• **What you need to do**
Reproduce the data below word for word, leaving out the pictures.

• **Records for this task**
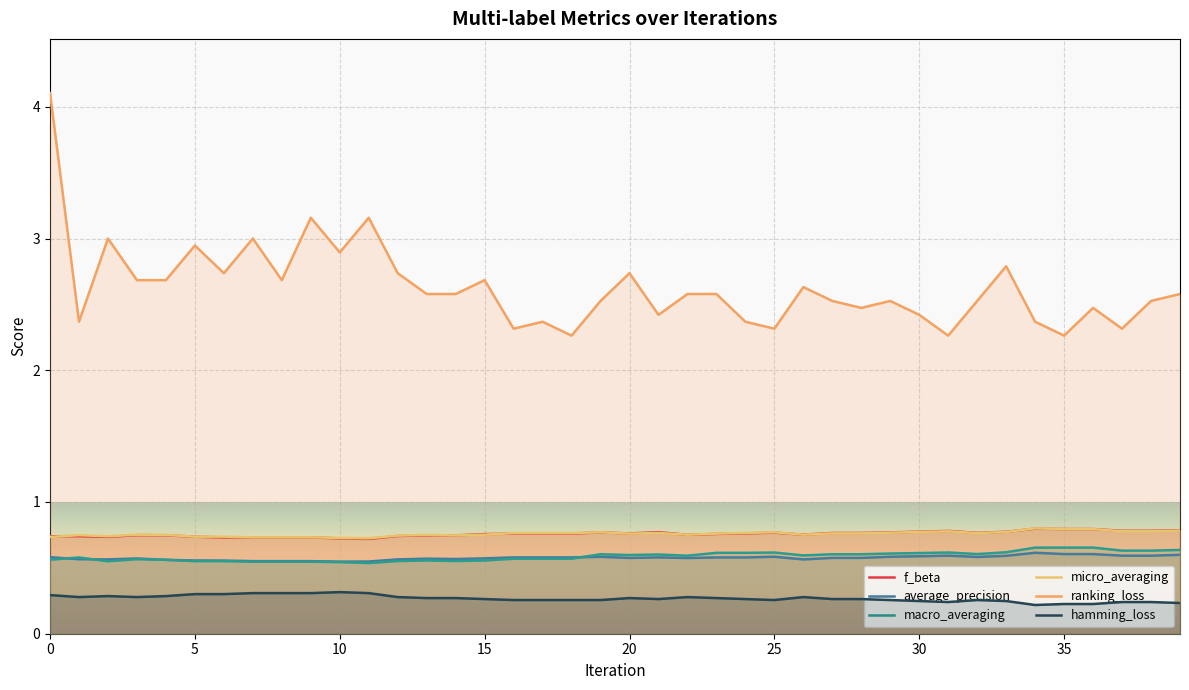

Rank the categories by macro_averaging value from lowest to highest.

11, 10, 7, 8, 9, 2, 6, 5, 14, 12, 15, 13, 4, 0, 3, 16, 17, 18, 1, 22, 26, 20, 21, 19, 27, 28, 32, 29, 30, 23, 24, 25, 31, 33, 37, 38, 39, 34, 35, 36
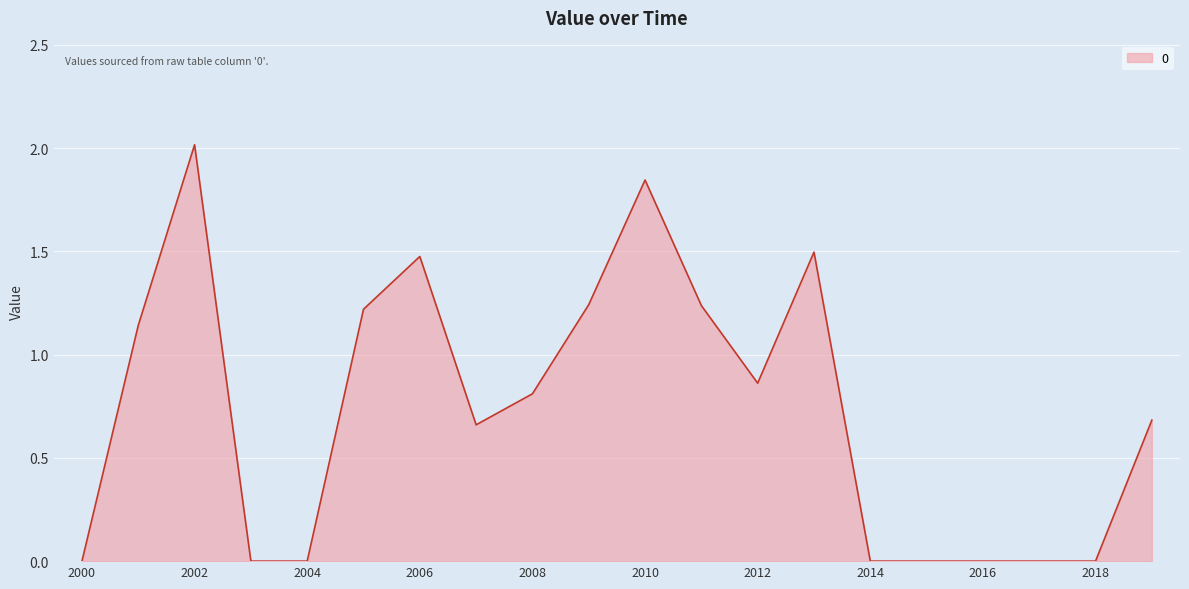

How many distinct data groups are displayed?

1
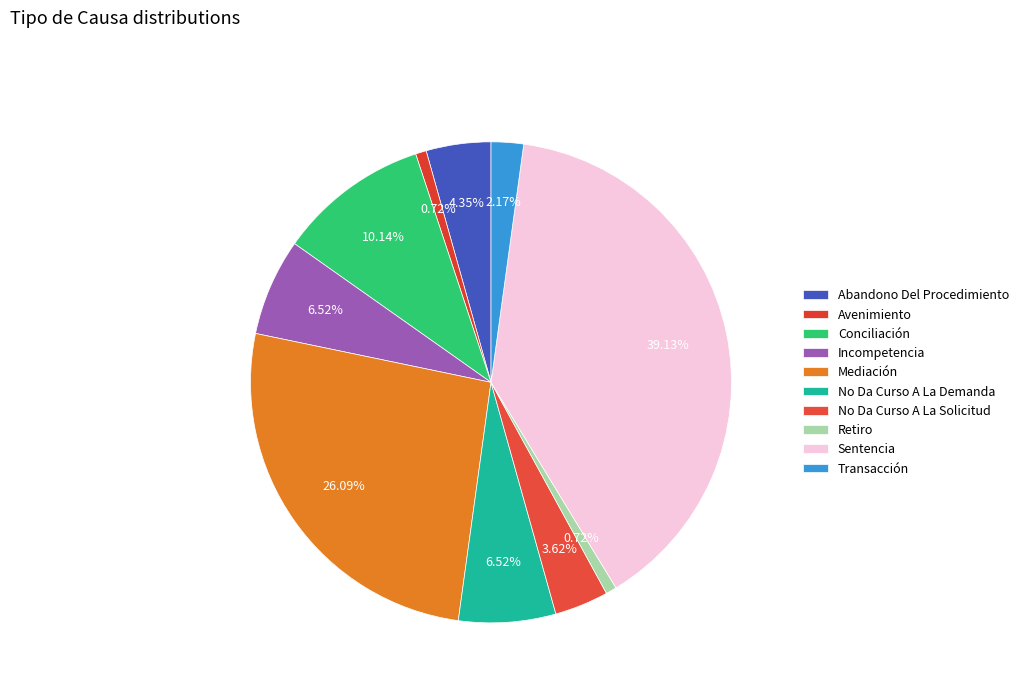

What is the change in value from Avenimiento to No Da Curso A La Demanda?

+8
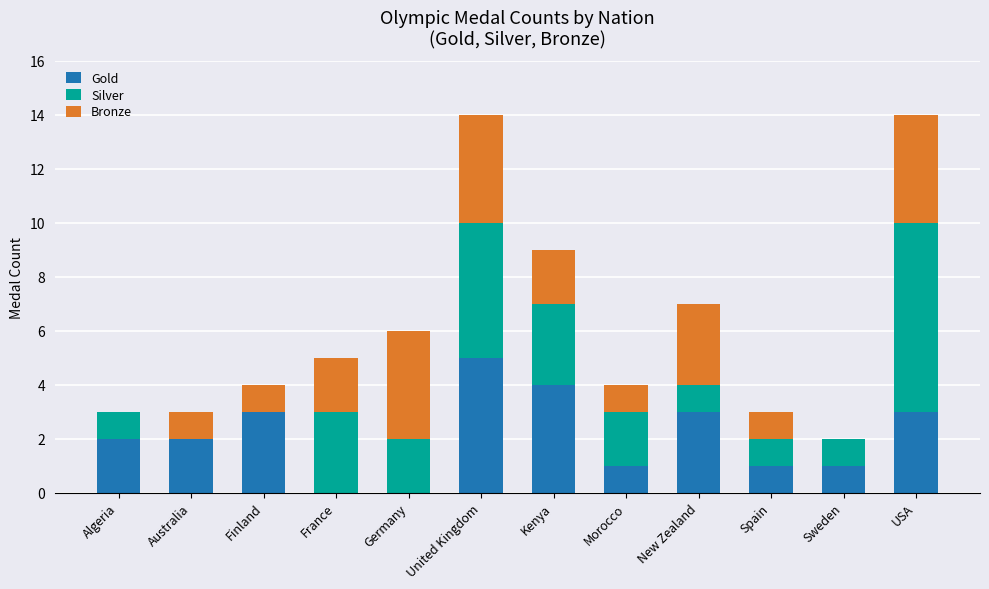

What is the sum of all Gold values?

25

• **Answer**
Rank the categories by macro_averaging value from lowest to highest.

11, 10, 7, 8, 9, 2, 6, 5, 14, 12, 15, 13, 4, 0, 3, 16, 17, 18, 1, 22, 26, 20, 21, 19, 27, 28, 32, 29, 30, 23, 24, 25, 31, 33, 37, 38, 39, 34, 35, 36

How many distinct data groups are displayed?

1

What is the change in value from Avenimiento to No Da Curso A La Demanda?

+8

What is the sum of all Gold values?

25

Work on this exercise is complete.